**WORK REQUEST 1**
From the forum discussion about luck, set down the passage starting with "So basically luck" and going on through "Winners takes luck.".
**WORK REQUEST 2**
Answer these questions using the forum discussion about luck:
(a) What share of their free throws does the discussion say most NBA players sink?
(b) Which game does Colin20G say he was into for years?
(c) How does Richard_Hunter describe the bounce of the ball in football?
**WORK REQUEST 3**
In the forum discussion about luck, why does Richard_Hunter see football as no less a matter of skill than chess? Answer in one to three sentences.

**EXTRACT PROVIDED**

***

Well, for starters, it's because you were only looking at a graphic...sports were never mentioned.  This would make it hard to be clear about the sports thing.

Anyway, the answer is that those sports have this thing called a bouncy ball, which, while not truly random, is unpredictable enough to be impossible to control by human beings in many situations even when playing at the highest degree of skill.  And before you even try to pounce on that, I'm talking about bad bounces on a kickoff, or a weird angle off the rim, etc.  If a football player fumbles (i.e. commits a blunder), that's not luck.  That's the player's mistake.  If a player misses the final free throw and loses the game, that's not "luck" even if most NBA players sink 85%-90% of their free throws.

glamdring27

So basically luck doesn't exist at all.  In any form.  Anywhere.

DjonniDerevnja
Colin20G wrote:

Luck has no precise meaning in these activities. Luck is only a whining word from the entitled losing player. Luck is what occurs in expressions like "aargh you're lucky you don't win because your skills but because your luck". Believe me I was into backgammon for years, I do know that the typical bg player "wins because of his skills, lose because he's unlucky".

 

The losing player is the creator of the winners luck. When he generously blunders he creates huge  luck for the winner. Pure luck is the losers present. If the loser is good at chess he deeply understands that his opponent won because of luck.  The loser knows, because he made that luck.

Losers makes luck.  Winners takes luck.

Richard_Hunter
btickler wrote:
Richard_Hunter wrote:

 It's not clear to me from this post why Chess is 'Pure Skill' whilst football, basketball etc are not.

Well, for starters, it's because you were only looking at a graphic...sports were never mentioned.  This would make it hard to be clear about the sports thing.

Anyway, the answer is that those sports have this thing called a bouncy ball, which, while not truly random, is unpredictable enough to be impossible to control by human beings in many situations even when playing at the highest degree of skill.  And before you even try to pounce on that, I'm talking about bad bounces on a kickoff, or a weird angle off the rim, etc.  If a football player fumbles (i.e. commits a blunder), that's not luck.  That's the player's mistake.  If a player misses the final free throw and loses the game, that's not "luck" even if most NBA players sink 85%-90% of their free throws.

The bounce of the ball in football is entirely deterministic. If it were not, the laws of physics would have to be completely rewritten. Skilful players are able to take advantage of that. If Chess is 100% skill, I don't see how football isn't too.

 

varelse1

Luck is not a pesence. It is an absence.

An  absence of predictibiity. An absence of controlability.

As such say you do not believe in luck is an oxymoron.

There is nothing in luck,  to be be believed. Luck is the absence of other things, that can be believed.

***

Human keypoint data:
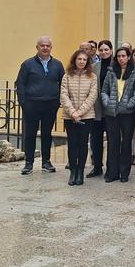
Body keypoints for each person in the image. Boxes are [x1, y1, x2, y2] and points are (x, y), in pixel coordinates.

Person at [16, 36, 65, 175]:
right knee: (30, 134)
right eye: (42, 45)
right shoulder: (27, 64)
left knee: (47, 134)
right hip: (31, 104)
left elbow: (64, 83)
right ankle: (29, 163)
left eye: (47, 46)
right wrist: (23, 103)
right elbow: (20, 84)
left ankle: (46, 162)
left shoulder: (57, 65)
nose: (45, 48)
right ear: (37, 47)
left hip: (50, 105)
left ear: (51, 48)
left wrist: (58, 101)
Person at [100, 47, 135, 183]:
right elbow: (104, 90)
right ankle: (112, 172)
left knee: (126, 143)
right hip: (111, 112)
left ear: (129, 57)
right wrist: (107, 102)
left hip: (127, 113)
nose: (121, 58)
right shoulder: (111, 72)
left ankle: (124, 172)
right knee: (113, 143)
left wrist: (129, 105)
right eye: (119, 56)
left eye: (123, 56)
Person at [59, 49, 99, 186]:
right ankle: (73, 172)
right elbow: (63, 95)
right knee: (72, 144)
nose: (81, 62)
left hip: (86, 116)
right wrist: (73, 112)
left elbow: (92, 96)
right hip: (70, 117)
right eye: (79, 59)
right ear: (74, 60)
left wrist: (80, 112)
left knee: (82, 144)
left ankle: (80, 171)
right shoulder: (67, 76)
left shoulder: (92, 77)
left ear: (87, 62)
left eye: (84, 60)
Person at [87, 39, 113, 178]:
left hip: (112, 108)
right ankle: (97, 166)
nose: (103, 52)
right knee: (95, 139)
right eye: (101, 50)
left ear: (111, 51)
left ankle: (111, 167)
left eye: (106, 50)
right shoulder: (94, 66)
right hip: (96, 107)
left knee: (112, 139)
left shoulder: (116, 65)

***

**WRITTEN SOLUTION 1**
So basically luck doesn't exist at all.  In any form.  Anywhere.

DjonniDerevnja
Colin20G wrote:

Luck has no precise meaning in these activities. Luck is only a whining word from the entitled losing player. Luck is what occurs in expressions like "aargh you're lucky you don't win because your skills but because your luck". Believe me I was into backgammon for years, I do know that the typical bg player "wins because of his skills, lose because he's unlucky".

 

The losing player is the creator of the winners luck. When he generously blunders he creates huge  luck for the winner. Pure luck is the losers present. If the loser is good at chess he deeply understands that his opponent won because of luck.  The loser knows, because he made that luck.

Losers makes luck.  Winners takes luck.

**WRITTEN SOLUTION 2**
(a) 85%-90%
(b) Backgammon
(c) As entirely deterministic

**WRITTEN SOLUTION 3**
He holds that the bounce of the ball in football is entirely deterministic, because otherwise the laws of physics would have to be completely rewritten. Skillful players can take advantage of that, so if chess is 100% skill, he does not see how football is not as well.